About his award nomination, DiPaolo said, “I was pretty shocked. I’m just very humbled that I made the 10 finalists.”
DiPaolo has worked in the district for 27 years, making stops at Longfellow Elementary School, 715 Highland Ave., and Gwendolyn Brooks Middle School, 325 S. Kenilworth Ave., before settling at Irving.
The son of Italian immigrants, DiPaolo credited his work ethic to his parents, especially his father who worked previously in construction.
“Coming home from work full of mud at 6 [o’clock’] at night.
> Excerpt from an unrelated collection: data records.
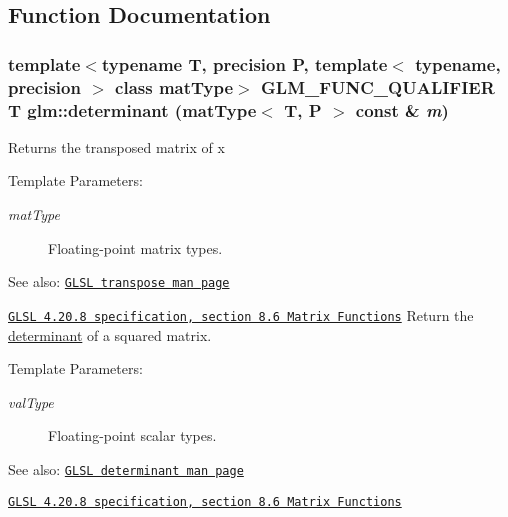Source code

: \subsection{Function Documentation}
\hypertarget{group__core__func__matrix_g704c9bfebc2533c6715691de6473f90b}{
\subsubsection[determinant]{\setlength{\rightskip}{0pt plus 5cm}template$<$typename T, precision P, template$<$ typename, precision $>$ class matType$>$ GLM\_\-FUNC\_\-QUALIFIER T glm::determinant (matType$<$ T, P $>$ const \& {\em m})}}
\label{group__core__func__matrix_g704c9bfebc2533c6715691de6473f90b}


Returns the transposed matrix of x

\begin{Desc}
\item[Template Parameters:]
\begin{description}
\item[{\em matType}]Floating-point matrix types.\end{description}
\end{Desc}
\begin{Desc}
\item[See also:]\href{http://www.opengl.org/sdk/docs/manglsl/xhtml/transpose.xml}{\tt GLSL transpose man page} 

\href{http://www.opengl.org/registry/doc/GLSLangSpec.4.20.8.pdf}{\tt GLSL 4.20.8 specification, section 8.6 Matrix Functions} Return the \hyperlink{group__core__func__matrix_g704c9bfebc2533c6715691de6473f90b}{determinant} of a squared matrix.\end{Desc}
\begin{Desc}
\item[Template Parameters:]
\begin{description}
\item[{\em valType}]Floating-point scalar types.\end{description}
\end{Desc}
\begin{Desc}
\item[See also:]\href{http://www.opengl.org/sdk/docs/manglsl/xhtml/determinant.xml}{\tt GLSL determinant man page} 

\href{http://www.opengl.org/registry/doc/GLSLangSpec.4.20.8.pdf}{\tt GLSL 4.20.8 specification, section 8.6 Matrix Functions} \end{Desc}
Working hard, raising a family of four boys, working in the house,” he recalled.
DiPaolo, who lives on the Northwest Side of Chicago, spoke of how he spends his time caring for his parents and teaching karate and mixed martial arts at least twice a week at a local studio.
“We’re not just custodians,” said DiPaolo, who is a third-degree black belt in Taekwondo and Hapkido and has been practicing martial arts since he was 8. “Talk to them. See what else they are besides cleaning the school and picking up paper.”